Het vierde gevaar

Het was op 24 februari 2022, de dag van de Russische invasie in Oekraïne, dat op deze website het artikel ‘Het gevaarlijke jaar 2022’ verscheen. Drie grote gevaren bedreigen ons in dit jaar, zo stelden we toen: een oorlog in Oekraïne, een voortwoekerende pandemie en de klimaatverandering. Spijtig genoeg worden deze vooruitzichten thans bewaarheid.

Zeker tegenover die oorlog voelen we ons machteloos. Hoe gaan we daarmee om? Bewapening, vijanddenken, stoere taal, angst; zijn dat wel de juiste reacties op het oorlogsgeweld? Of zijn we in staat om daar een geest van vredelievendheid tegenover te stellen?

De dreiging van het covidvirus lijkt voorlopig afgenomen. Maar kunnen we met een gerust gemoed weer alles doen als van tevoren? Het goede midden tussen roekeloosheid en voorzichtigheid, tussen smetvrees en ongedwongen hartelijkheid: het zal misschien nog voor jaren een moeizaam zoeken blijven.

Vooral ten aanzien van de klimaatverandering valt er nog oneindig veel werk te verzetten. Onze persoonlijke levensstijl ligt onder vuur. Al ligt de hoofdverantwoordelijkheid bij het politieke beleid. Laat dit beleid gedragen worden door een gewetensvolle publieke opinie. Deze is niet vanzelfsprekend: denk maar aan de stikstofproblematiek en aan Ventilus.

Hier moeten we nog een vierde gevaar aan toevoegen, met name de ondemocratische krachten die in talrijke landen aan de macht zijn of er de kop opsteken. Bij grootmachten zoals het Rusland van Poetin, het China van Xi Jingpin en het Brazilië van Bolsonaro hoeven we daar geen tekeningske bij te maken. Maar ook in het India vormen de hindoenationalisten, waaronder premier Narendra Modi, een bedreiging voor de grootste democratie ter wereld.
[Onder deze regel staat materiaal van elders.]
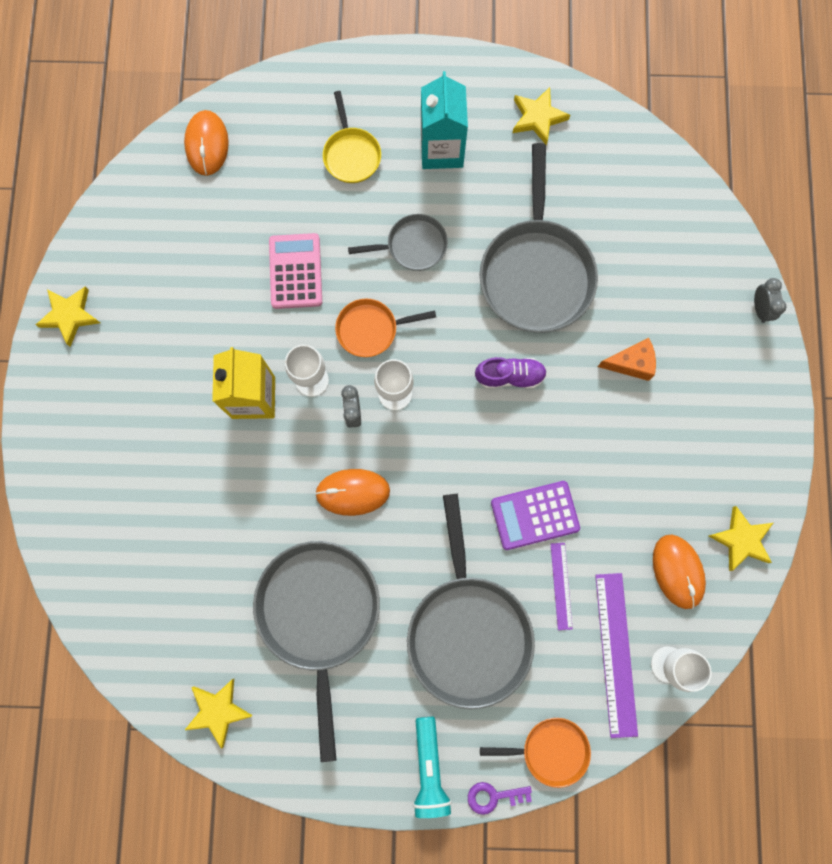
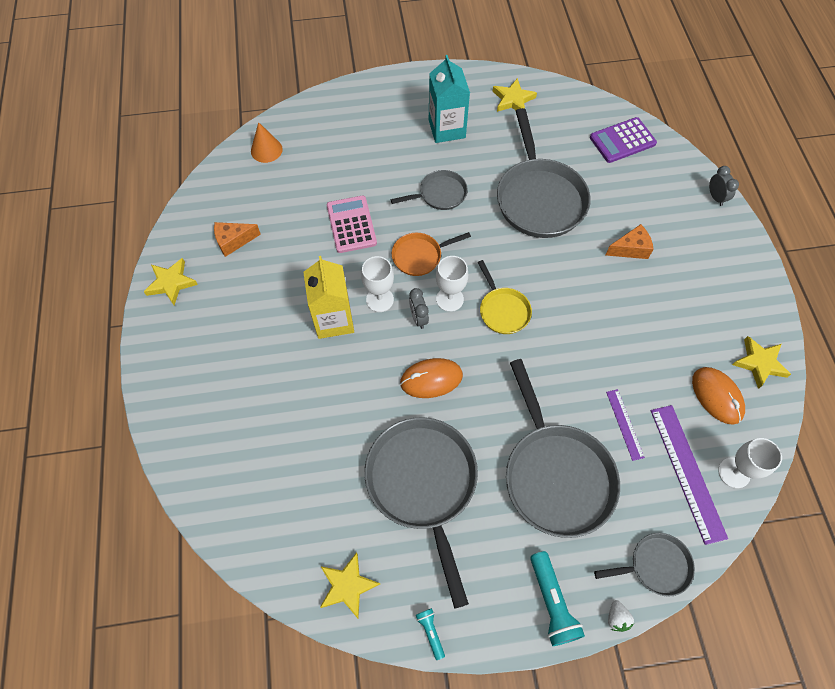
camera: 10 degrees left, 15 degrees down
(150, 271) = (234, 241): none -> orange cheese
(207, 144) = (266, 150): orange mouse -> orange cone
(296, 774) = (431, 632): none -> turquoise flashlight
(351, 154) = (379, 141): yellow pan -> yellow pan (503, 310)
(493, 796) = (616, 618): purple key -> white strawberry
(510, 376) = (538, 272): purple shoe -> none
(534, 515) = (587, 372): purple calculator -> purple calculator (622, 140)
(550, 750) = (655, 566): orange pan -> grey pan

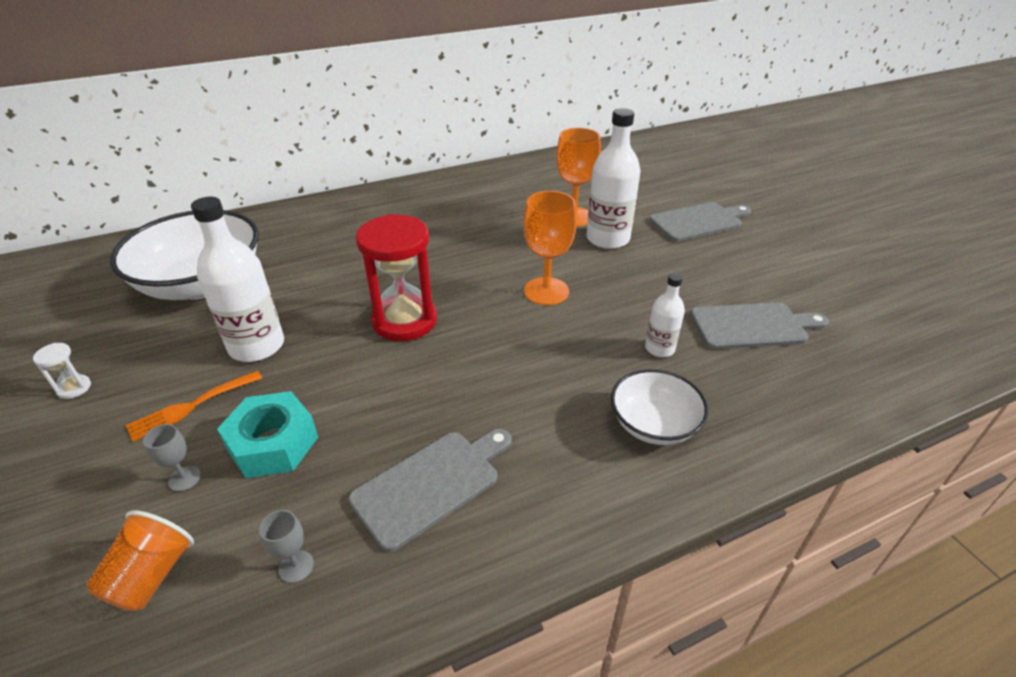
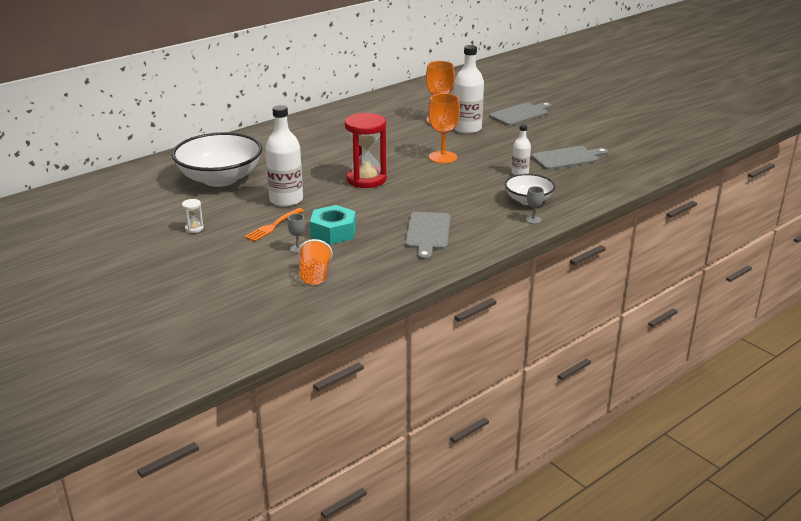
camera: 15 degrees left, 10 degrees down
(296, 566) = (382, 264): grey goblet -> grey goblet (533, 220)
(431, 484) = (428, 233): grey cutting board -> grey cutting board turned 150 degrees clockwise

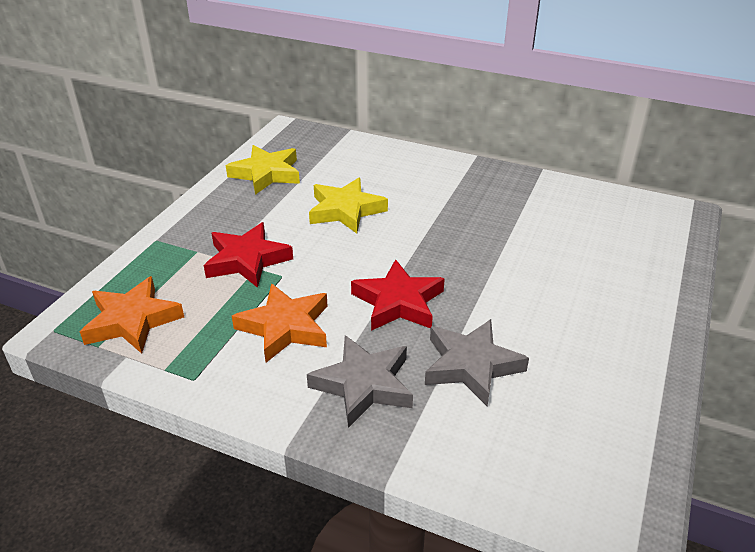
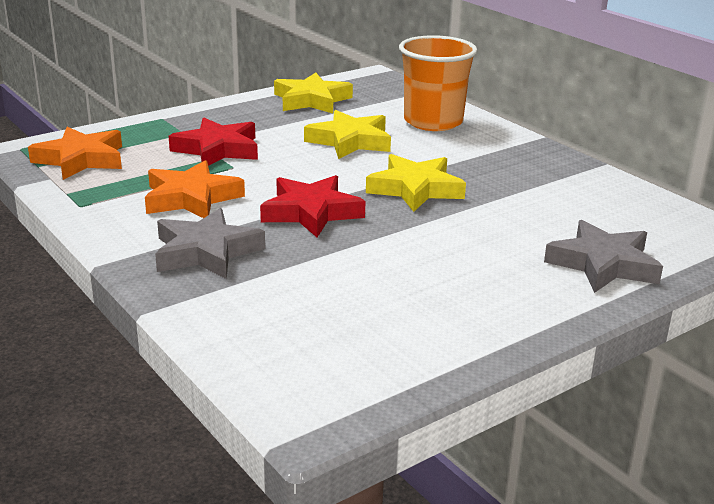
camera: 30 degrees right, 10 degrees down
(385, 167) = (433, 122): none -> orange cup
(447, 245) = (415, 189): none -> yellow star
(471, 365) = (318, 271): grey star -> grey star (603, 264)

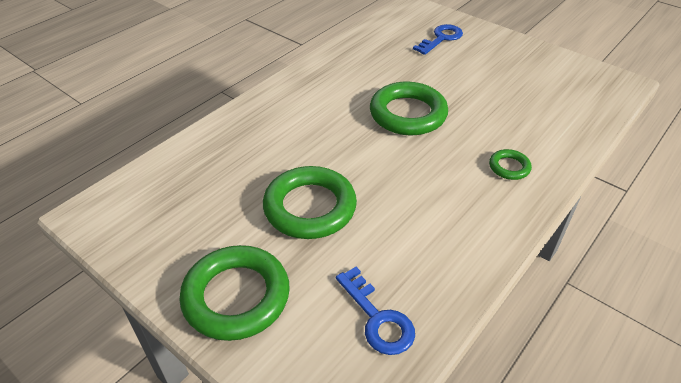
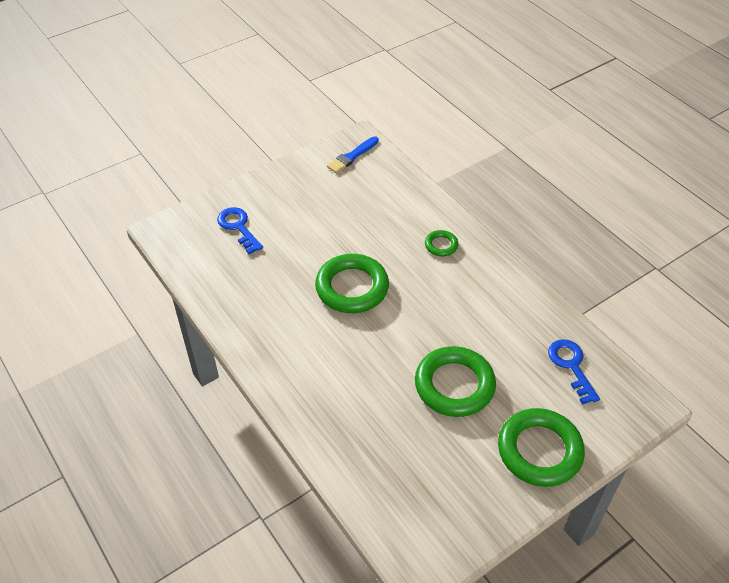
camera: 75 degrees left, 5 degrees up
(377, 318) = (571, 366): blue key -> blue key turned 90 degrees counterclockwise
(591, 82) = (352, 156): none -> blue brush

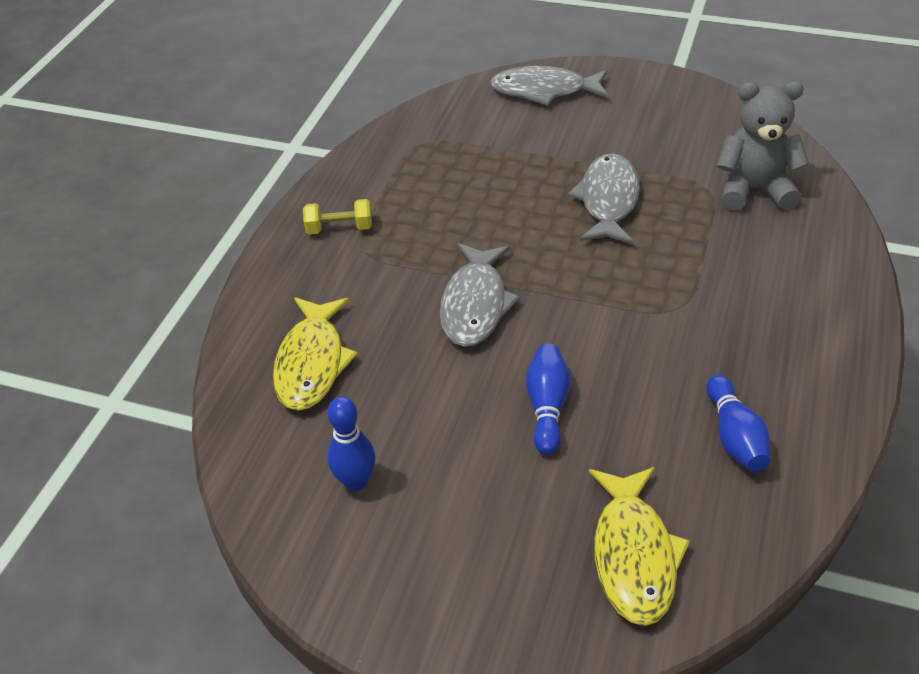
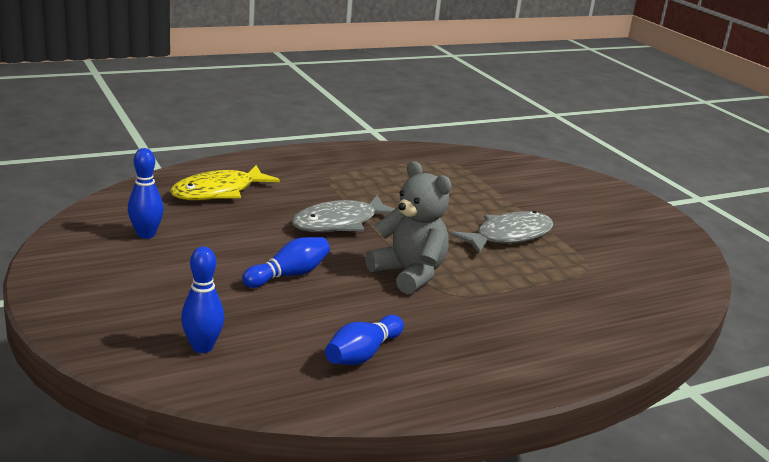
camera: 40 degrees right, 20 degrees down
(339, 228) = (335, 163): yellow dumbbell -> none
(544, 91) = (570, 182): grey fish -> none
(633, 555) = (202, 347): yellow fish -> blue bowling pin
(753, 189) = (621, 287): grey teddy bear -> grey teddy bear (409, 274)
Minderheden verliezen er rechten: ze moeten zich houden aan de normen, verwachtingen en regels die de meerderheid oplegt.

Zover moeten we het echter niet gaan zoeken. In het conferentiecentrum Bálna te Boedapest gaat momenteel (20 mei 2022) een bijeenkomst door van conservatieven in Europa en de Verenigde Staten, om, naar het woord van Viktor Orban, de instellingen in Washington en Brussel te ‘heroveren’. Die zijn, volgens de uiterst rechtse Hongaarse premier, ‘in handen van krachten die de westerse manier van leven waar u en wij zo van houden, vernietigen’. Wat hij hieronder verstaat kunnen we leren van de deelnemers aan de conferentie, waaronder aanhangers van Donald Trump en Vlaams Belang-voorzitter Tom Van Grieken.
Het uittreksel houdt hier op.